- Text
**********

I deeply admire the audacity of the title of Bethesda’s Wet.  “Wet” refers to the protagonist, Rubi Malone’s, occupation as assassin (skilled at such “wetwork”) and also implies a less than subtle bit of sexual innuendo.  Given Wet‘s overt exploitation cinema influences, the ability to work that genre of film’s two dominant interests, violence and sex, into just one three letter word is pretty clever.
-”Elegant Tramps: The Bodies of Lara Croft and Rubi Malone”



Indeed, Wet is a game whose exploitation influences are clear particularly in its celebration of graphic violence and to a lesser degree in its celebration of sex.  One part Foxy Brown and one part Kill Bill mixed with Grindhouse while adding a twist of John Woo and The Matrix, Wet doesn’t attempt to hide these influences but, instead, chooses to emphasize them by interrupting gameplay with retro Drive-In movie advertisements and the same scratchy images and film reel breaks and burns that marked Rodriguez and Tarantino’s double-feature homage to the genre.


Unlike, Rodriguez and Tarantino’s use of these conventions in Deathproof and Planet Terror to emphasize and comment on the absurdity of some grindhouse films plots (for example, you don’t need the lost footage in either film to understand their finer plot points, it is just more mindless filler that may or may not be necessary to the “real” enjoyment of the film: the violence and sex), their use here seems merely an aping of this marker of the retro quality of the ideas on display.


In that sense while Wet often seems interested in trying to represent an exploitation style, it often seems to flounder when it comes to fully grasp some of the underlying rationale for the genre’s conventions.  It as if the game seems to apprehend the language of exploitation cinema but it is questionable whether it truly comprehends that language.


Nowhere is this better exemplified than in the protagonist of the game, Rubi Malone.  Rubi follows in the footsteps of older grindhouse female leads from classic examples like Foxy Brown to newer iterations like the Bride in Kill Bill.  Like those characters, she is tough, cruel, and vengeful, which results in her spilling a lot of blood.  Unlike those characters that she is based on, it isn’t often clear exactly why she is what she is and whether we should forgive her those nasty character traits.

**********

- Dataset content
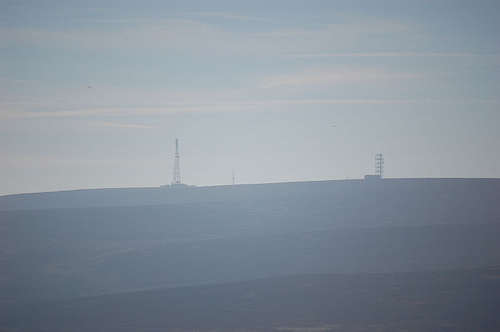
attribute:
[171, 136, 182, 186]
tower — tall, cell phone tower, alone, cell tower, distant, telephone tower, metal, large, in shadow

**********

- Work to do
A - Answer these from the essay on Wet, one line each:
(i) What job does the title refer to for Rubi Malone?
(ii) Which two films make up the Rodriguez and Tarantino double feature named in the essay?
(iii) Which three traits does Rubi share with the characters she is based on?
B - Go on with the essay on Wet, picking up right after its final sentence.

- The replies
A -
(i) Assassin, someone skilled at "wetwork."
(ii) Deathproof and Planet Terror.
(iii) Tough, cruel, and vengeful.

B -
While exploitation cinema often features tough and haughty broads that can kick ass and take names, there is an underlying ethics to exploitation that makes what would otherwise be some fairly difficult characters to sympathize with (given their tendency to brutally mete out pain and suffering) become ones that the audience feels comfortable getting behind.  Suffering is at the core of the violence in exploitation flicks.  It is meted out by the protagonists but that is directly related to their own experiences of suffering.  If Foxy Brown is allowed to castrate her enemies or the Bride to dismember them, exploitation directors are careful about suggesting a reason for their audience to accept this behavior: because we have seen Foxy and the Bride suffer. 


There is a reason that Foxy is a rape victim and that Kill Bill opens with the sound of the Bride’s suffering (her panting groans) followed by the image of her bloody face that represents her attempted assassination during her own wedding (oh, yeah, while she is pregnant, too).  A very straightforward ethic underlies these representations of suffering that says that suggests that women can violate others in response to their own violation.


Unfortunately, Rubi lacks such visceral justification for being so angry and rude.  There isn’t much of an effort to flesh out this character (however, superficially through violence) to justify her own propensity towards violence.  Indeed, sequences that feature Rubi flying into a rage and that allow the player some pretty unfettered control of Rubi’s most violent tendencies are always predicated by a rather thin source of her aggravation.  In a cut scene, Rubi shoots an opponent in the head.  The victim’s blood splashes onto her face, triggering Rubi’s rage.  This “suffering” doesn’t contain the explicit drama of suffering that motivates or drives Foxy or the Bride’s respective wrath.  It seems, instead, only petulant by comparison.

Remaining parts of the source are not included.